The National Bank of
Ukraine (NBU) announced on Mar. 4 that it decided to hike the key policy rate
by 0.5 pp to 6.5% at its monetary policy board meeting that day. It has stayed
unchanged since June. This decision aims to return consumer inflation to the
target range under the renewal of both Ukraine’s and the world economy.
In January, consumer inflation sped up to
6.1% yoy.
According to preliminary NBU estimations, consumer inflation further
intensified in February, exceeding the regulator’s forecast. At the same time,
core inflation mostly corresponded to the NBU’s expectations.
The NBU expects
inflation to peak in the middle of 2021. Then, it should start cooling, and it
will return to the target range in 1H22. IMF cooperation is a major assumption behind
the central bank’s
forecast.
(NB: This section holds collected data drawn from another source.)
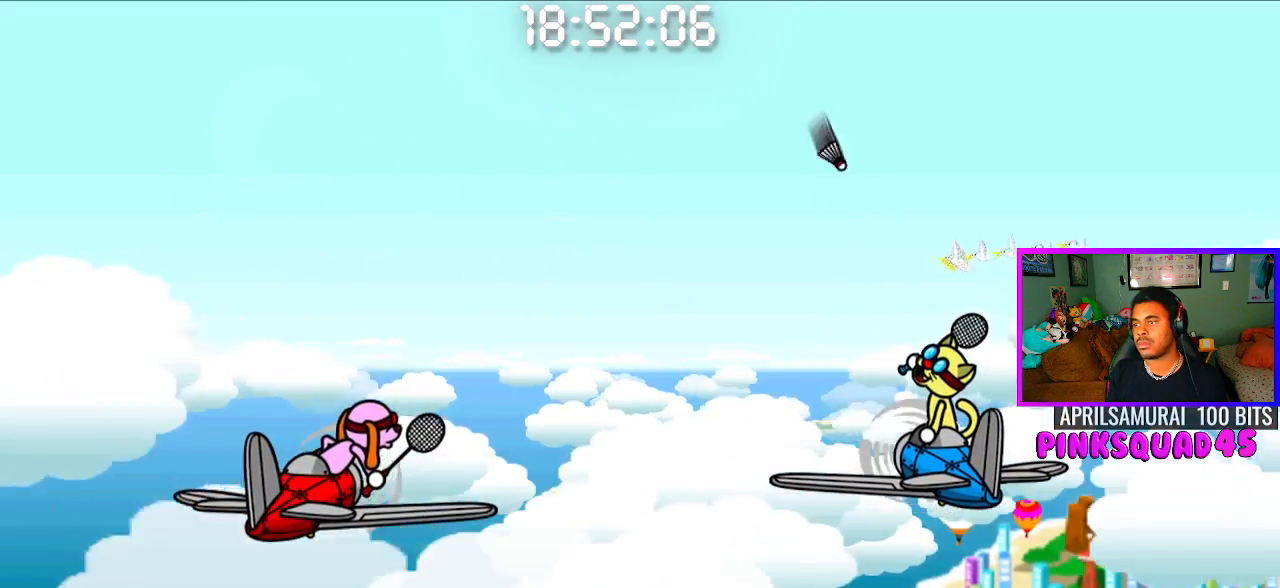
{"buttons": [], "left_stick": "center", "right_stick": "center", "events": []}
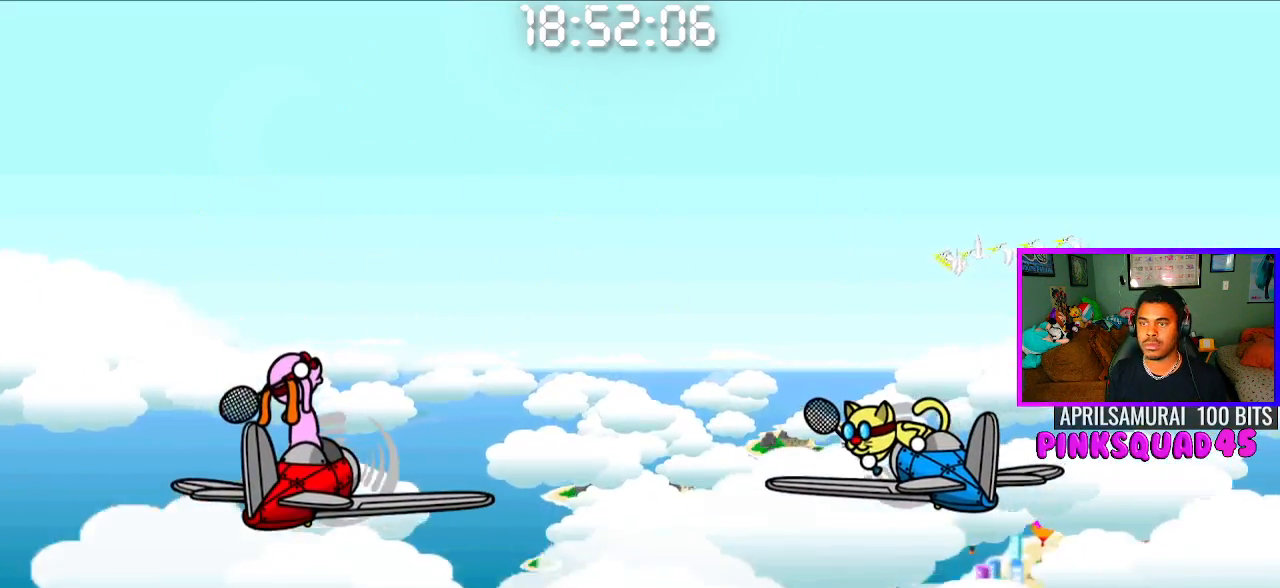
{"buttons": [], "left_stick": "center", "right_stick": "center", "events": [[217, "CROSS", "down"], [317, "CROSS", "up"]]}
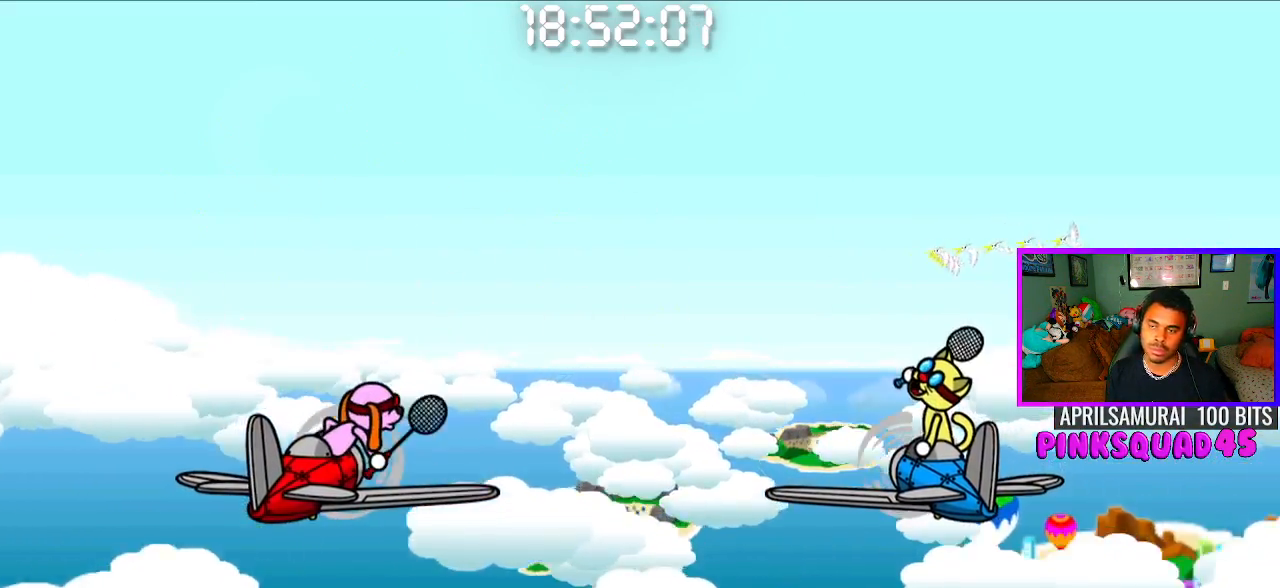
{"buttons": [], "left_stick": "center", "right_stick": "center", "events": []}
Financing from the IMF and other international partners is critical
for executing public expenditures and providing economic incentives. The major
risks to the macroeconomic forecast include the reinforcement of quarantine
restrictions both in Ukraine and globally.
The central bank
noted that it is ready a further hike of the key policy rate to further curtail
fundamental inflation pressure, stabilize expectations and return inflation to
the target range.
Evgeniya Akhtyrko: The NBU’s decision to hike the key
policy rate was in line with our expectations. However, we expect February’s
consumer inflation to land at 7.2% yoy, so the new key policy rate is likely to
lag behind.
The next revision of
the key policy rate is scheduled for Apr. 15. We expect the key policy rate
will be hiked by up to 100 bps.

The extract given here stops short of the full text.